THE REQUEST: Please recast each line of the items below as a Markdown table with two columns, Row and Line, numbering the rows and leaving out blank lines. Omit the pictures from your table.

Dataset entries:
begin

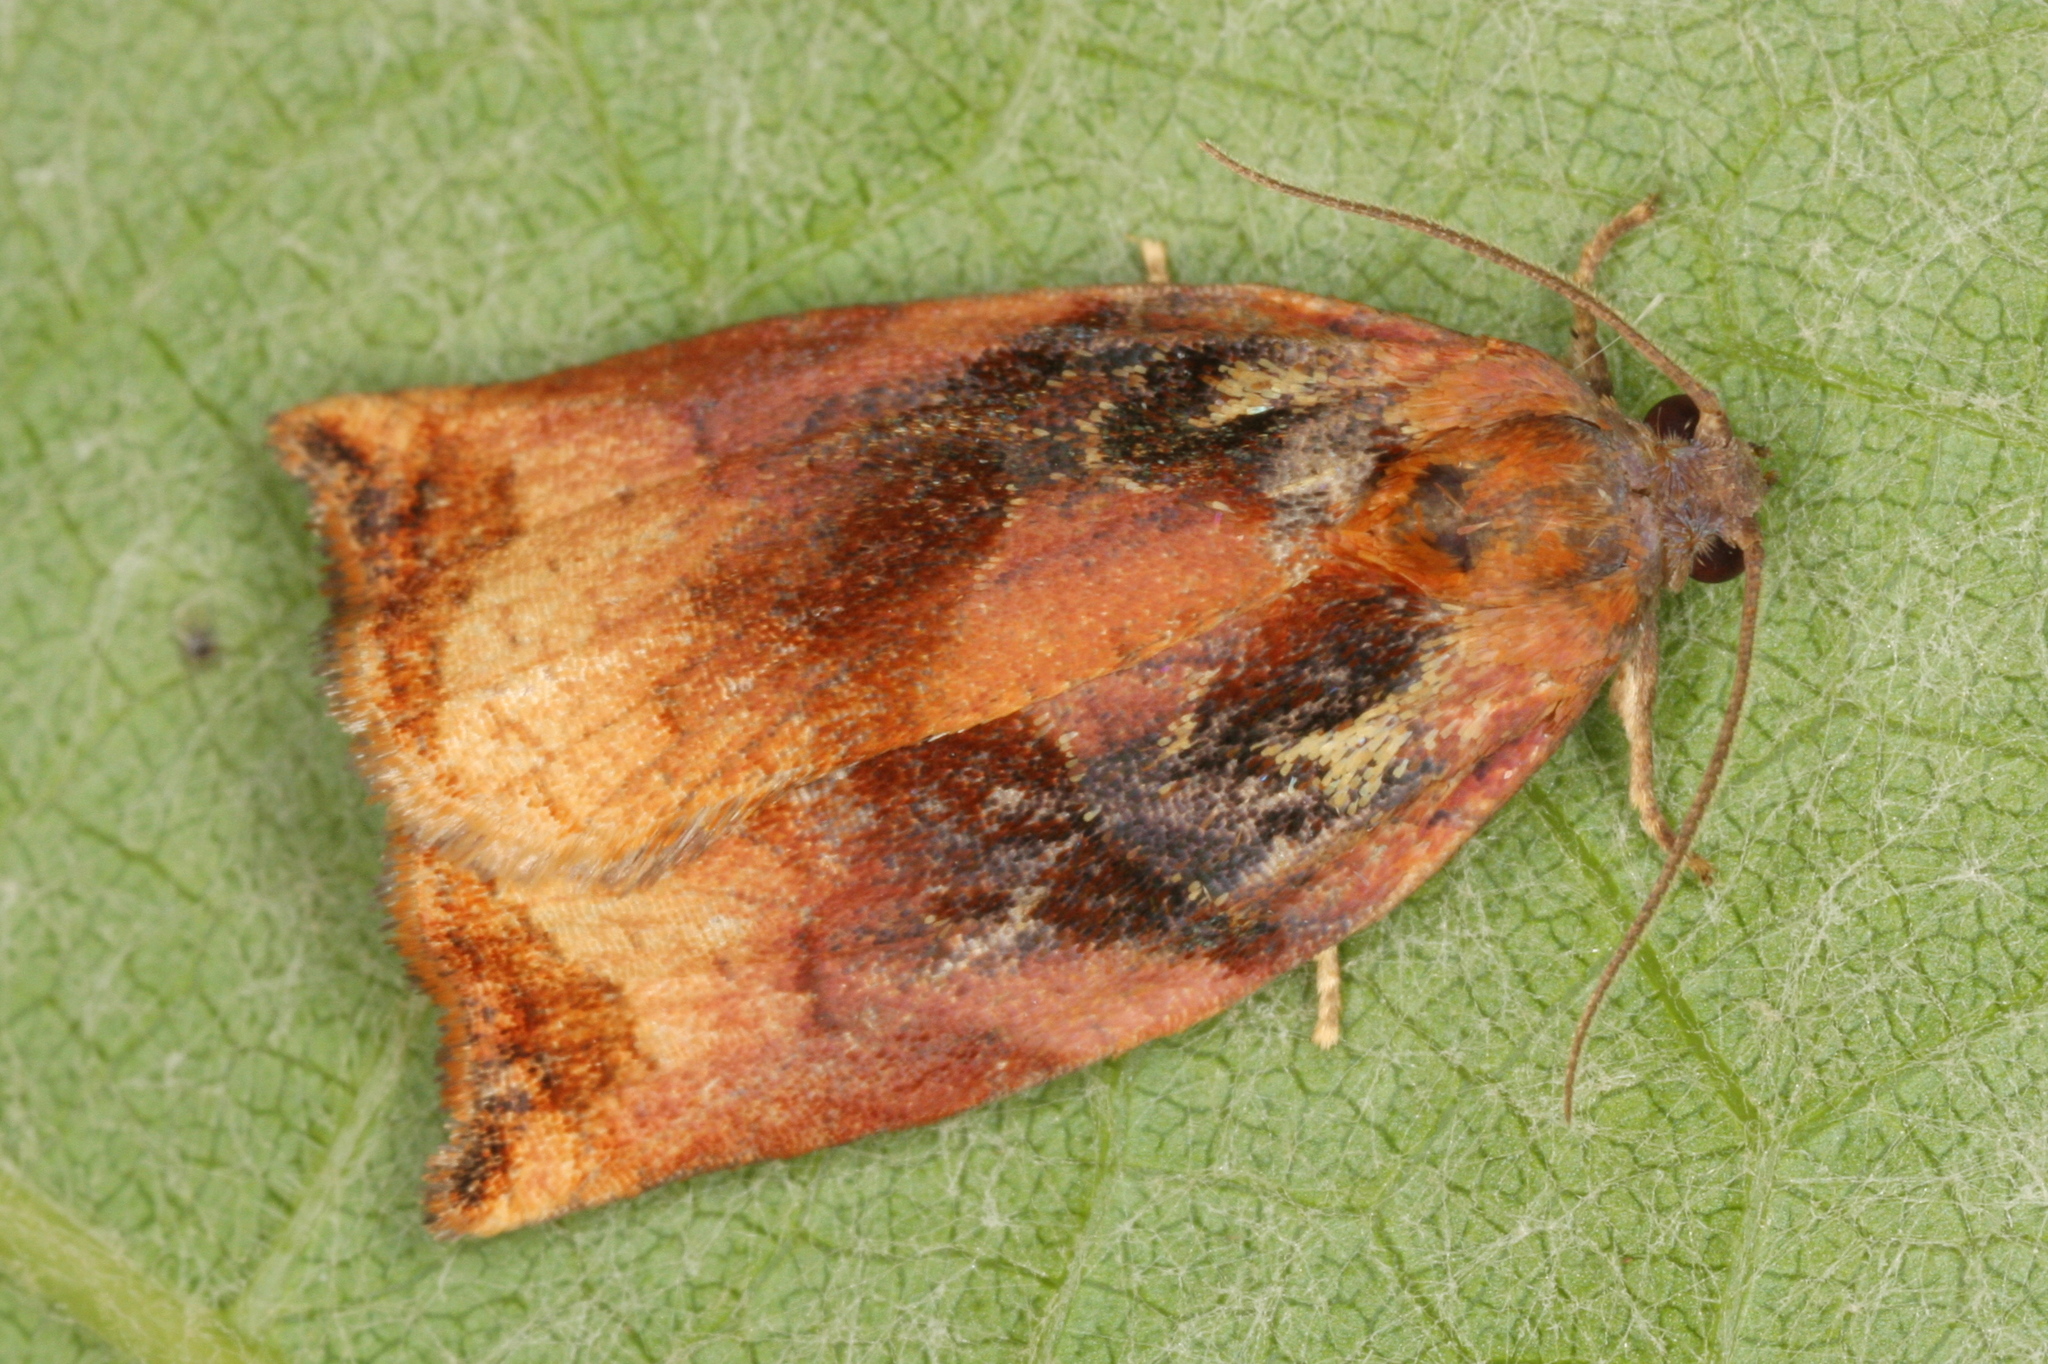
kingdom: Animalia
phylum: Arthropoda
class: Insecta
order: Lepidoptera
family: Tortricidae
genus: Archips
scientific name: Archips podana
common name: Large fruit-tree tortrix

end

SOLUTION FOR THIS PROBLEM:
| Row | Line |
|---|---|
| 1 | kingdom: Animalia |
| 2 | phylum: Arthropoda |
| 3 | class: Insecta |
| 4 | order: Lepidoptera |
| 5 | family: Tortricidae |
| 6 | genus: Archips |
| 7 | scientific name: Archips podana |
| 8 | common name: Large fruit-tree tortrix |